_What you should do_. Change every "Centro" to "Colegio" in the material below, and leave all other lines and words untouched.

Data records

-- Opening Marker --

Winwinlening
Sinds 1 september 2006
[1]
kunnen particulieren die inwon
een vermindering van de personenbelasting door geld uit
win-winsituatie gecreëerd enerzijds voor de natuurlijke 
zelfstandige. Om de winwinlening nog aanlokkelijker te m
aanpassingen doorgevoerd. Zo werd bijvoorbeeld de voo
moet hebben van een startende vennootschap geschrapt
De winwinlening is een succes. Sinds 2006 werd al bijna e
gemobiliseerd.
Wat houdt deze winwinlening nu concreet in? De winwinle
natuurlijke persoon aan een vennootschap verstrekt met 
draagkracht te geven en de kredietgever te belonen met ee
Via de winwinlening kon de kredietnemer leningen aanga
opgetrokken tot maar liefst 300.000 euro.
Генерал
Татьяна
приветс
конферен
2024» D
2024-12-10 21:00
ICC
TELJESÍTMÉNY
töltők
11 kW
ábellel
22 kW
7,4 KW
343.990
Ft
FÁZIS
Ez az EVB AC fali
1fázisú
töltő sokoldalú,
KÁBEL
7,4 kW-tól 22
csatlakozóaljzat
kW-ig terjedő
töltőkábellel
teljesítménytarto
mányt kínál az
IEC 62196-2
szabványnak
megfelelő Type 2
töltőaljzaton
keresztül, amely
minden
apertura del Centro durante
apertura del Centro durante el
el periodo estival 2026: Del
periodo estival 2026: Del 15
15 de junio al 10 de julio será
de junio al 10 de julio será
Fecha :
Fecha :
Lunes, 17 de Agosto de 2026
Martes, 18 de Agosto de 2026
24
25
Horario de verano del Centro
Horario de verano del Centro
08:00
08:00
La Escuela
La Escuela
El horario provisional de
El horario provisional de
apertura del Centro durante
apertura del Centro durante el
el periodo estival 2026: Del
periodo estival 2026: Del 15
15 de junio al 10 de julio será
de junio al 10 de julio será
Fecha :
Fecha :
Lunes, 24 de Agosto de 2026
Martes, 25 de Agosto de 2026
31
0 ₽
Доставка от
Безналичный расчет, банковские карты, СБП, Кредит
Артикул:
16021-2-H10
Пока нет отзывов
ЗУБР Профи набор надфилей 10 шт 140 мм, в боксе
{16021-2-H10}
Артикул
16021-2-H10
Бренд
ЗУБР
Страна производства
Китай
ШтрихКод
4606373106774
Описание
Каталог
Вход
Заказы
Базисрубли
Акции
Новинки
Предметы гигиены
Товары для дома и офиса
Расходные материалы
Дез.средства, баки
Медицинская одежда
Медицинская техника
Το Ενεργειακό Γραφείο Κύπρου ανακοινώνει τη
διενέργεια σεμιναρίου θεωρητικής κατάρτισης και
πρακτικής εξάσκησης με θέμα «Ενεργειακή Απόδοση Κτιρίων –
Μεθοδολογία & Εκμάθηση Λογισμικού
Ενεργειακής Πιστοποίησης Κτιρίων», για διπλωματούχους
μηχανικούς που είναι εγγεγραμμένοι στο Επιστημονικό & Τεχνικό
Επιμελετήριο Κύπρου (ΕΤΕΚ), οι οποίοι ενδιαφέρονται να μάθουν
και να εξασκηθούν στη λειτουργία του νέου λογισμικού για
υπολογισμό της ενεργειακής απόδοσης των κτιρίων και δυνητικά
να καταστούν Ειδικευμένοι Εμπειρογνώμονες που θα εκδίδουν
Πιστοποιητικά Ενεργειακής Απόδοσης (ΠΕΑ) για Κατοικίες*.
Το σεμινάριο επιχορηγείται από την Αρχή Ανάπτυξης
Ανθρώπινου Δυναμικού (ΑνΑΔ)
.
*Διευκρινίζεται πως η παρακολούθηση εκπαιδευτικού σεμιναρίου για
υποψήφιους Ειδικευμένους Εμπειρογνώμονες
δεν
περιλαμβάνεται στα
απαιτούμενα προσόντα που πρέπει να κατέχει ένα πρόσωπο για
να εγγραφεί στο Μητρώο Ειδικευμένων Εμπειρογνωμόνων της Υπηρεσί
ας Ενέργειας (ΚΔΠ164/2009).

-- Closing Marker --

_Written answer_.
Winwinlening
Sinds 1 september 2006
[1]
kunnen particulieren die inwon
een vermindering van de personenbelasting door geld uit
win-winsituatie gecreëerd enerzijds voor de natuurlijke 
zelfstandige. Om de winwinlening nog aanlokkelijker te m
aanpassingen doorgevoerd. Zo werd bijvoorbeeld de voo
moet hebben van een startende vennootschap geschrapt
De winwinlening is een succes. Sinds 2006 werd al bijna e
gemobiliseerd.
Wat houdt deze winwinlening nu concreet in? De winwinle
natuurlijke persoon aan een vennootschap verstrekt met 
draagkracht te geven en de kredietgever te belonen met ee
Via de winwinlening kon de kredietnemer leningen aanga
opgetrokken tot maar liefst 300.000 euro.
Генерал
Татьяна
приветс
конферен
2024» D
2024-12-10 21:00
ICC
TELJESÍTMÉNY
töltők
11 kW
ábellel
22 kW
7,4 KW
343.990
Ft
FÁZIS
Ez az EVB AC fali
1fázisú
töltő sokoldalú,
KÁBEL
7,4 kW-tól 22
csatlakozóaljzat
kW-ig terjedő
töltőkábellel
teljesítménytarto
mányt kínál az
IEC 62196-2
szabványnak
megfelelő Type 2
töltőaljzaton
keresztül, amely
minden
apertura del Colegio durante
apertura del Colegio durante el
el periodo estival 2026: Del
periodo estival 2026: Del 15
15 de junio al 10 de julio será
de junio al 10 de julio será
Fecha :
Fecha :
Lunes, 17 de Agosto de 2026
Martes, 18 de Agosto de 2026
24
25
Horario de verano del Colegio
Horario de verano del Colegio
08:00
08:00
La Escuela
La Escuela
El horario provisional de
El horario provisional de
apertura del Colegio durante
apertura del Colegio durante el
el periodo estival 2026: Del
periodo estival 2026: Del 15
15 de junio al 10 de julio será
de junio al 10 de julio será
Fecha :
Fecha :
Lunes, 24 de Agosto de 2026
Martes, 25 de Agosto de 2026
31
0 ₽
Доставка от
Безналичный расчет, банковские карты, СБП, Кредит
Артикул:
16021-2-H10
Пока нет отзывов
ЗУБР Профи набор надфилей 10 шт 140 мм, в боксе
{16021-2-H10}
Артикул
16021-2-H10
Бренд
ЗУБР
Страна производства
Китай
ШтрихКод
4606373106774
Описание
Каталог
Вход
Заказы
Базисрубли
Акции
Новинки
Предметы гигиены
Товары для дома и офиса
Расходные материалы
Дез.средства, баки
Медицинская одежда
Медицинская техника
Το Ενεργειακό Γραφείο Κύπρου ανακοινώνει τη
διενέργεια σεμιναρίου θεωρητικής κατάρτισης και
πρακτικής εξάσκησης με θέμα «Ενεργειακή Απόδοση Κτιρίων –
Μεθοδολογία & Εκμάθηση Λογισμικού
Ενεργειακής Πιστοποίησης Κτιρίων», για διπλωματούχους
μηχανικούς που είναι εγγεγραμμένοι στο Επιστημονικό & Τεχνικό
Επιμελετήριο Κύπρου (ΕΤΕΚ), οι οποίοι ενδιαφέρονται να μάθουν
και να εξασκηθούν στη λειτουργία του νέου λογισμικού για
υπολογισμό της ενεργειακής απόδοσης των κτιρίων και δυνητικά
να καταστούν Ειδικευμένοι Εμπειρογνώμονες που θα εκδίδουν
Πιστοποιητικά Ενεργειακής Απόδοσης (ΠΕΑ) για Κατοικίες*.
Το σεμινάριο επιχορηγείται από την Αρχή Ανάπτυξης
Ανθρώπινου Δυναμικού (ΑνΑΔ)
.
*Διευκρινίζεται πως η παρακολούθηση εκπαιδευτικού σεμιναρίου για
υποψήφιους Ειδικευμένους Εμπειρογνώμονες
δεν
περιλαμβάνεται στα
απαιτούμενα προσόντα που πρέπει να κατέχει ένα πρόσωπο για
να εγγραφεί στο Μητρώο Ειδικευμένων Εμπειρογνωμόνων της Υπηρεσί
ας Ενέργειας (ΚΔΠ164/2009).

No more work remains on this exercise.